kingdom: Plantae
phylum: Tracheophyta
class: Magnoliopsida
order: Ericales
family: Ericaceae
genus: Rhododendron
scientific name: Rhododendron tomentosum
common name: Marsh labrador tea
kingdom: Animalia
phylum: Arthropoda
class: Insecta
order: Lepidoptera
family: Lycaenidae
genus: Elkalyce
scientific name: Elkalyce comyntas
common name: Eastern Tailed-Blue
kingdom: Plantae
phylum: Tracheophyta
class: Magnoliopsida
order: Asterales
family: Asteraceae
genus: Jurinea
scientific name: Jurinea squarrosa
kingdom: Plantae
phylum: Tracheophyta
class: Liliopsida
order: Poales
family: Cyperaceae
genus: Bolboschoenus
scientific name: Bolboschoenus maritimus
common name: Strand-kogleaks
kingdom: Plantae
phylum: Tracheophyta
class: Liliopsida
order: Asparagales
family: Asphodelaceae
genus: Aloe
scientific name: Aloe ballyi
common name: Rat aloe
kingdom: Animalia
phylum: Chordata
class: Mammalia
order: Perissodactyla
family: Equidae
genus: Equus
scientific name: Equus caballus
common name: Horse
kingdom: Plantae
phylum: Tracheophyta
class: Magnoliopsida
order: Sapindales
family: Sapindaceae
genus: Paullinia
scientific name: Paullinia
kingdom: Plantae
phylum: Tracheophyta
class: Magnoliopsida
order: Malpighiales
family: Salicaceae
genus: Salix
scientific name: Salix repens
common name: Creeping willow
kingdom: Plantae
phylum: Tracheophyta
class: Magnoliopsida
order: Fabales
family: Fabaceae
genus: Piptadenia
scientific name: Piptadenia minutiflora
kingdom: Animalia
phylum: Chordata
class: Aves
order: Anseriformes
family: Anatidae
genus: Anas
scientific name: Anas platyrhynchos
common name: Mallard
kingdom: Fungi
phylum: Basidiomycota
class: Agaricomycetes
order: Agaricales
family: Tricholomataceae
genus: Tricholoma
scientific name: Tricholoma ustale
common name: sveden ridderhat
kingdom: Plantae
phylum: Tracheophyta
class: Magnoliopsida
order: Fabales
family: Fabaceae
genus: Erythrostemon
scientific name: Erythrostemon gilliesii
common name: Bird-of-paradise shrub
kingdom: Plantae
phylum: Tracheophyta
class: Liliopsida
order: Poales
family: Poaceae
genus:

***

__THE EXERCISE__.
Print every line of the data above without any change, from the first line to the last.

__RESPONSE__.
kingdom: Plantae
phylum: Tracheophyta
class: Magnoliopsida
order: Ericales
family: Ericaceae
genus: Rhododendron
scientific name: Rhododendron tomentosum
common name: Marsh labrador tea
kingdom: Animalia
phylum: Arthropoda
class: Insecta
order: Lepidoptera
family: Lycaenidae
genus: Elkalyce
scientific name: Elkalyce comyntas
common name: Eastern Tailed-Blue
kingdom: Plantae
phylum: Tracheophyta
class: Magnoliopsida
order: Asterales
family: Asteraceae
genus: Jurinea
scientific name: Jurinea squarrosa
kingdom: Plantae
phylum: Tracheophyta
class: Liliopsida
order: Poales
family: Cyperaceae
genus: Bolboschoenus
scientific name: Bolboschoenus maritimus
common name: Strand-kogleaks
kingdom: Plantae
phylum: Tracheophyta
class: Liliopsida
order: Asparagales
family: Asphodelaceae
genus: Aloe
scientific name: Aloe ballyi
common name: Rat aloe
kingdom: Animalia
phylum: Chordata
class: Mammalia
order: Perissodactyla
family: Equidae
genus: Equus
scientific name: Equus caballus
common name: Horse
kingdom: Plantae
phylum: Tracheophyta
class: Magnoliopsida
order: Sapindales
family: Sapindaceae
genus: Paullinia
scientific name: Paullinia
kingdom: Plantae
phylum: Tracheophyta
class: Magnoliopsida
order: Malpighiales
family: Salicaceae
genus: Salix
scientific name: Salix repens
common name: Creeping willow
kingdom: Plantae
phylum: Tracheophyta
class: Magnoliopsida
order: Fabales
family: Fabaceae
genus: Piptadenia
scientific name: Piptadenia minutiflora
kingdom: Animalia
phylum: Chordata
class: Aves
order: Anseriformes
family: Anatidae
genus: Anas
scientific name: Anas platyrhynchos
common name: Mallard
kingdom: Fungi
phylum: Basidiomycota
class: Agaricomycetes
order: Agaricales
family: Tricholomataceae
genus: Tricholoma
scientific name: Tricholoma ustale
common name: sveden ridderhat
kingdom: Plantae
phylum: Tracheophyta
class: Magnoliopsida
order: Fabales
family: Fabaceae
genus: Erythrostemon
scientific name: Erythrostemon gilliesii
common name: Bird-of-paradise shrub
kingdom: Plantae
phylum: Tracheophyta
class: Liliopsida
order: Poales
family: Poaceae
genus:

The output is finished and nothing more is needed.